[EXTRACTED INFORMATION Boundary: Start]

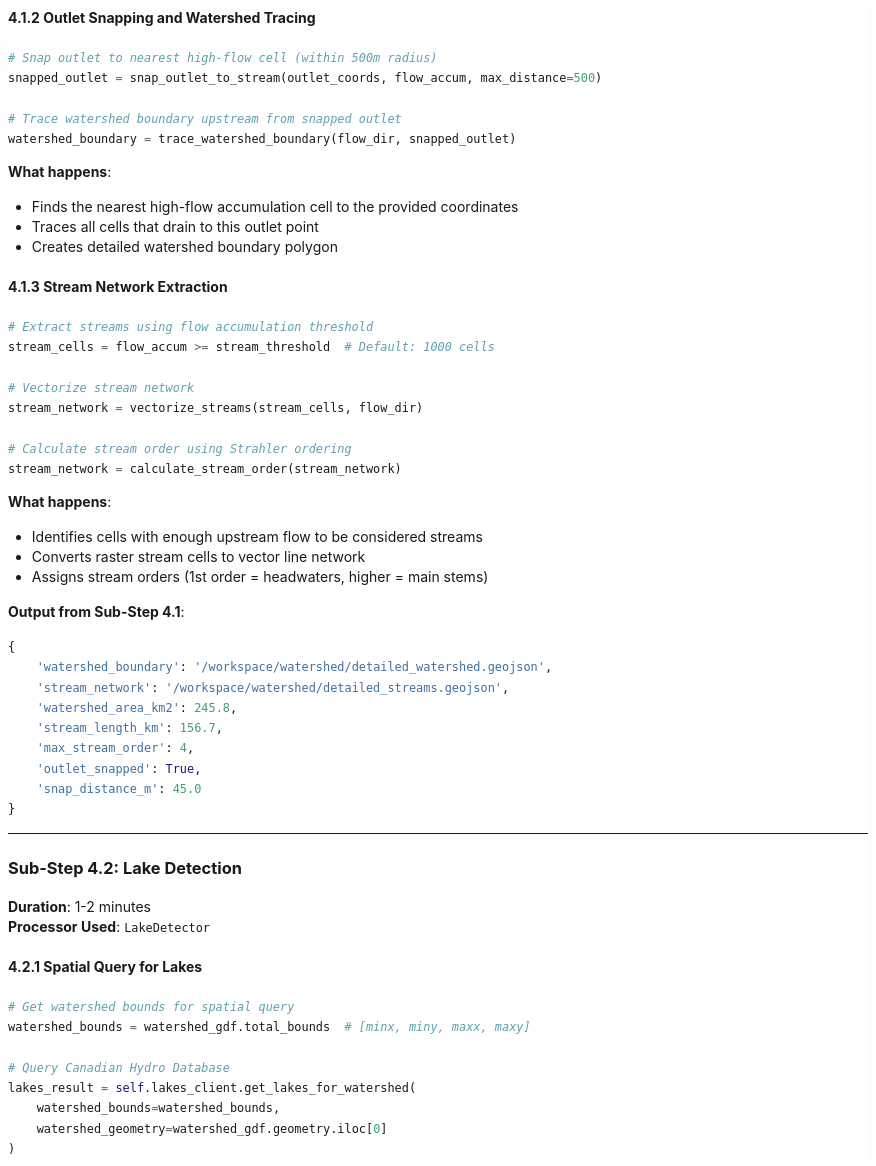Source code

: #### **4.1.2 Outlet Snapping and Watershed Tracing**
```python
# Snap outlet to nearest high-flow cell (within 500m radius)
snapped_outlet = snap_outlet_to_stream(outlet_coords, flow_accum, max_distance=500)

# Trace watershed boundary upstream from snapped outlet
watershed_boundary = trace_watershed_boundary(flow_dir, snapped_outlet)
```

**What happens**:
- Finds the nearest high-flow accumulation cell to the provided coordinates
- Traces all cells that drain to this outlet point
- Creates detailed watershed boundary polygon

#### **4.1.3 Stream Network Extraction**
```python
# Extract streams using flow accumulation threshold
stream_cells = flow_accum >= stream_threshold  # Default: 1000 cells

# Vectorize stream network
stream_network = vectorize_streams(stream_cells, flow_dir)

# Calculate stream order using Strahler ordering
stream_network = calculate_stream_order(stream_network)
```

**What happens**:
- Identifies cells with enough upstream flow to be considered streams
- Converts raster stream cells to vector line network
- Assigns stream orders (1st order = headwaters, higher = main stems)

**Output from Sub-Step 4.1**:
```python
{
    'watershed_boundary': '/workspace/watershed/detailed_watershed.geojson',
    'stream_network': '/workspace/watershed/detailed_streams.geojson',
    'watershed_area_km2': 245.8,
    'stream_length_km': 156.7,
    'max_stream_order': 4,
    'outlet_snapped': True,
    'snap_distance_m': 45.0
}
```

---

### **Sub-Step 4.2: Lake Detection**
**Duration**: 1-2 minutes  
**Processor Used**: `LakeDetector`

#### **4.2.1 Spatial Query for Lakes**
```python
# Get watershed bounds for spatial query
watershed_bounds = watershed_gdf.total_bounds  # [minx, miny, maxx, maxy]

# Query Canadian Hydro Database
lakes_result = self.lakes_client.get_lakes_for_watershed(
    watershed_bounds=watershed_bounds,
    watershed_geometry=watershed_gdf.geometry.iloc[0]
)
```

[EXTRACTED INFORMATION Boundary: End]

**PROBLEM TO SOLVE**
Search the material above for "workspace". Copy each line that has it.

**YOUR RESPONSE**
    'watershed_boundary': '/workspace/watershed/detailed_watershed.geojson',
    'stream_network': '/workspace/watershed/detailed_streams.geojson',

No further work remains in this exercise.